--- Collected data ---
----------------------------------------
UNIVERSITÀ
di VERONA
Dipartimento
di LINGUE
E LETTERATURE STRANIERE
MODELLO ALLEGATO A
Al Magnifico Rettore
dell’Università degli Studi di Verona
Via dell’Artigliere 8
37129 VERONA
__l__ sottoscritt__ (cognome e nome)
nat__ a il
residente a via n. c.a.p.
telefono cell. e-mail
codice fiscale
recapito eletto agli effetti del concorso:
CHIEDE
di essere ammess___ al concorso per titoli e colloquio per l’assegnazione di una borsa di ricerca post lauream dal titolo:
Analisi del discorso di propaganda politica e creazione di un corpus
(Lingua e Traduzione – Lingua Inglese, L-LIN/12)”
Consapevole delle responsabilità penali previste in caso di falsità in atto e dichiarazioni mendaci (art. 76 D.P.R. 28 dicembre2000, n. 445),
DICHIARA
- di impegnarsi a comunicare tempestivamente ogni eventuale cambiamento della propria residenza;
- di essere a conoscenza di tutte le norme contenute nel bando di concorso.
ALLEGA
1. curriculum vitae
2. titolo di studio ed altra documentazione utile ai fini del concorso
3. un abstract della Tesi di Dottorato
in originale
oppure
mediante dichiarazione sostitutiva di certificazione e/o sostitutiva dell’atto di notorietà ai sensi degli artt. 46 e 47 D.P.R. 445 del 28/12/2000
----------------------------------------
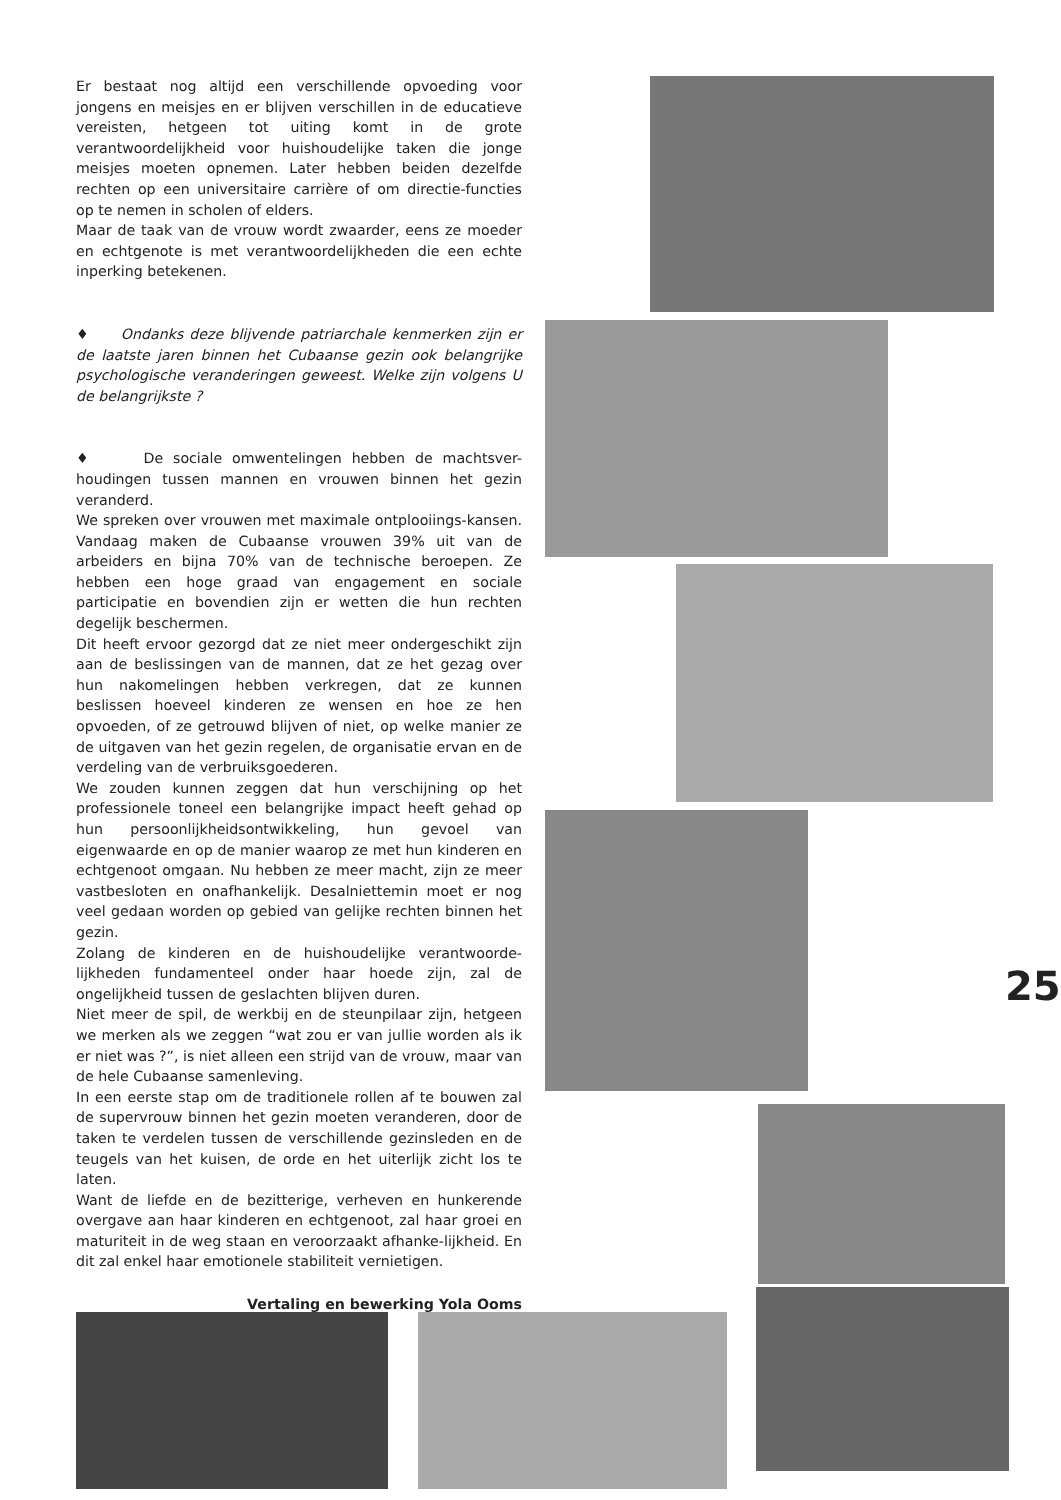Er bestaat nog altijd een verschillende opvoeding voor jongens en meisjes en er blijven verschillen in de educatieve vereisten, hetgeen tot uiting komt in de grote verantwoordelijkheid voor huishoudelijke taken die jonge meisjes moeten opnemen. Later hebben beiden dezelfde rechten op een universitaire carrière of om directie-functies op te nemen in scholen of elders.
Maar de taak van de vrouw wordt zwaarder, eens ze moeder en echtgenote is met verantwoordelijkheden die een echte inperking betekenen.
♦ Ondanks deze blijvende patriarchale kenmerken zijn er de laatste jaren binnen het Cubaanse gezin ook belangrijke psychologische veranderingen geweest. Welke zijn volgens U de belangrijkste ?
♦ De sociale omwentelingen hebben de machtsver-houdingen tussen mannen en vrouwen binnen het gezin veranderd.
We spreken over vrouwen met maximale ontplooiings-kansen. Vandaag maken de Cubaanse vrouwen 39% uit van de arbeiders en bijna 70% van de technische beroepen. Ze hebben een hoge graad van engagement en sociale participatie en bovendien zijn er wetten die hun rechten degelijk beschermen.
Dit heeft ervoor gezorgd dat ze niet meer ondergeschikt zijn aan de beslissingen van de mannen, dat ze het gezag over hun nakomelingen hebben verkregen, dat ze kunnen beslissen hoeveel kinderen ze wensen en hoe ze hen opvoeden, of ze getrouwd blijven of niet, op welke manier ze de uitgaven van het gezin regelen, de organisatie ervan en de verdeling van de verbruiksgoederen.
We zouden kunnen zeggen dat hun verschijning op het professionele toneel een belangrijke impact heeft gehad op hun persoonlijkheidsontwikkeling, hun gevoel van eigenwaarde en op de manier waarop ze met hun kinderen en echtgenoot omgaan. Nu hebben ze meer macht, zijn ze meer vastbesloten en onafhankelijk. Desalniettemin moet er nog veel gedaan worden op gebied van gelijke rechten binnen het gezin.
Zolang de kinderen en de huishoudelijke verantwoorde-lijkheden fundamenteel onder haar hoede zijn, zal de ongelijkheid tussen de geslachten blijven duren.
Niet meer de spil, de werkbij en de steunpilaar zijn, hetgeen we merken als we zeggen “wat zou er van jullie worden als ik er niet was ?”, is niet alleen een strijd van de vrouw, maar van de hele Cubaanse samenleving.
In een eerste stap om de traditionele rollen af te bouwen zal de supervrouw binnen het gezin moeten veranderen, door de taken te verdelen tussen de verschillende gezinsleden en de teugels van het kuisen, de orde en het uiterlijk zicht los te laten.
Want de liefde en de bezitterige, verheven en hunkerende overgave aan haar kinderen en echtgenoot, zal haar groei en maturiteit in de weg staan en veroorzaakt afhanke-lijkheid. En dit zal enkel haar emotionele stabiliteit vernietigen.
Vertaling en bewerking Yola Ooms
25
----------------------------------------
--- Goal of the exercise ---
Your response should be each line that includes the word "belangrijke", copied from the records.

--- Solution to the problem ---
♦ Ondanks deze blijvende patriarchale kenmerken zijn er de laatste jaren binnen het Cubaanse gezin ook belangrijke psychologische veranderingen geweest. Welke zijn volgens U de belangrijkste ?
We zouden kunnen zeggen dat hun verschijning op het professionele toneel een belangrijke impact heeft gehad op hun persoonlijkheidsontwikkeling, hun gevoel van eigenwaarde en op de manier waarop ze met hun kinderen en echtgenoot omgaan. Nu hebben ze meer macht, zijn ze meer vastbesloten en onafhankelijk. Desalniettemin moet er nog veel gedaan worden op gebied van gelijke rechten binnen het gezin.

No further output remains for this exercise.